In the course of making a determination of whether one corporation
is an alter-ego, or even agent or tool, of another corporation,
a court is required to look to the substance of the corporate
structure rather than its form. Numerous factors are considered
in deciding whether separate corporations are to be treated
as a single business enterprise, as having a group business
purpose. Some of the factors considered are: common directors
or officers; identical or substantially identical ownership
(ownership of sufficient stock to give actual working control);
unified administrative control of corporations whose business
activities are similar; one corporation financing another
corporation; centralized accounting; common employees and
office facilities; noncompliance with corporate formalities;
undocumented transfers of funds back and forth between or
among corporations; unclear allocations of profits and losses
between corporations; and, excessive fragmentation of a single
enterprise into separate corporate entities.
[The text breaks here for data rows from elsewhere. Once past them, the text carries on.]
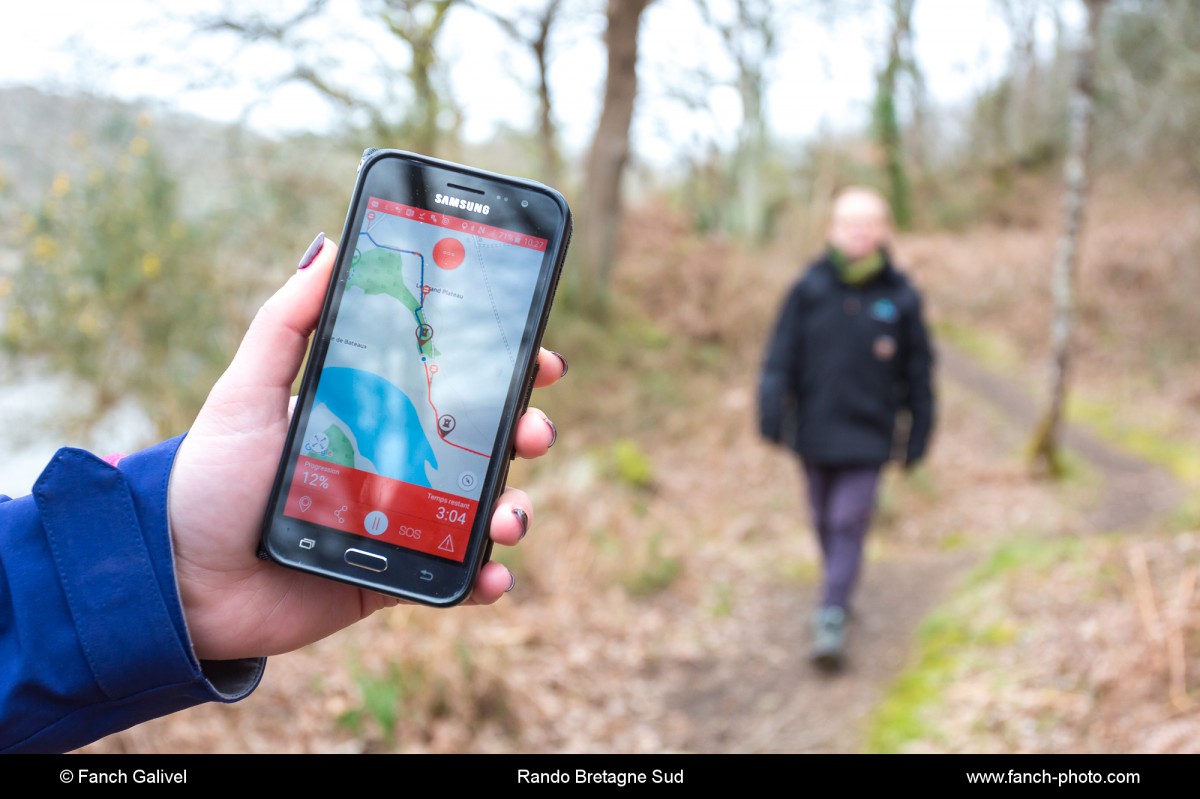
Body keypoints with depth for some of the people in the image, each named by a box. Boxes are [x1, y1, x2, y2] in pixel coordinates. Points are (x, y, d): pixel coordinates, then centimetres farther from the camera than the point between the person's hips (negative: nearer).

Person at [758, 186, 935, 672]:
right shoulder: (810, 289, -3)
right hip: (815, 431, 2)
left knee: (849, 526, -8)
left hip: (867, 436, -2)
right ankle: (837, 592, 36)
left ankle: (832, 618, -5)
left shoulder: (900, 297, -3)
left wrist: (918, 435, 6)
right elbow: (782, 354, -2)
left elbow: (918, 372, 4)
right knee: (825, 524, 15)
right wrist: (771, 412, -11)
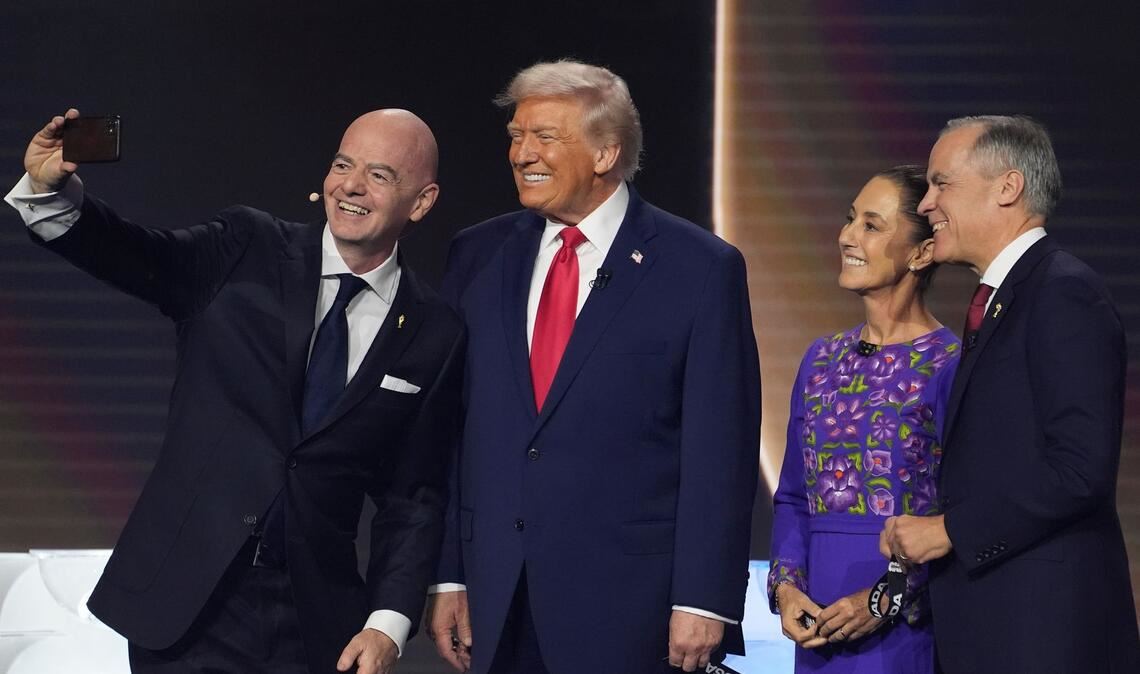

The foregoing is not an exhaustive list of the relevant
factors. And, neither will the presence of one single factor
cause a court to rule that there is or has been a "single
business enterprise," a "group business purpose."
As just one example, a court will not pierce from one corporation
to an affiliated corporation simply because those corporations
have stockholders and officers in common.
Although there is no single formula or litmus test that
can be applied in every instance, courts will in fact respect,
rule in favor of, the corporate form. Shareholders and corporations
must, however, be certain to follow corporate formalities,
certain to themselves respect the corporate form, in order
to preserve the corporate veil, in order to achieve the greatest
likelihood of successfully shielding personal assets from
creditors of a corporate business enterprise.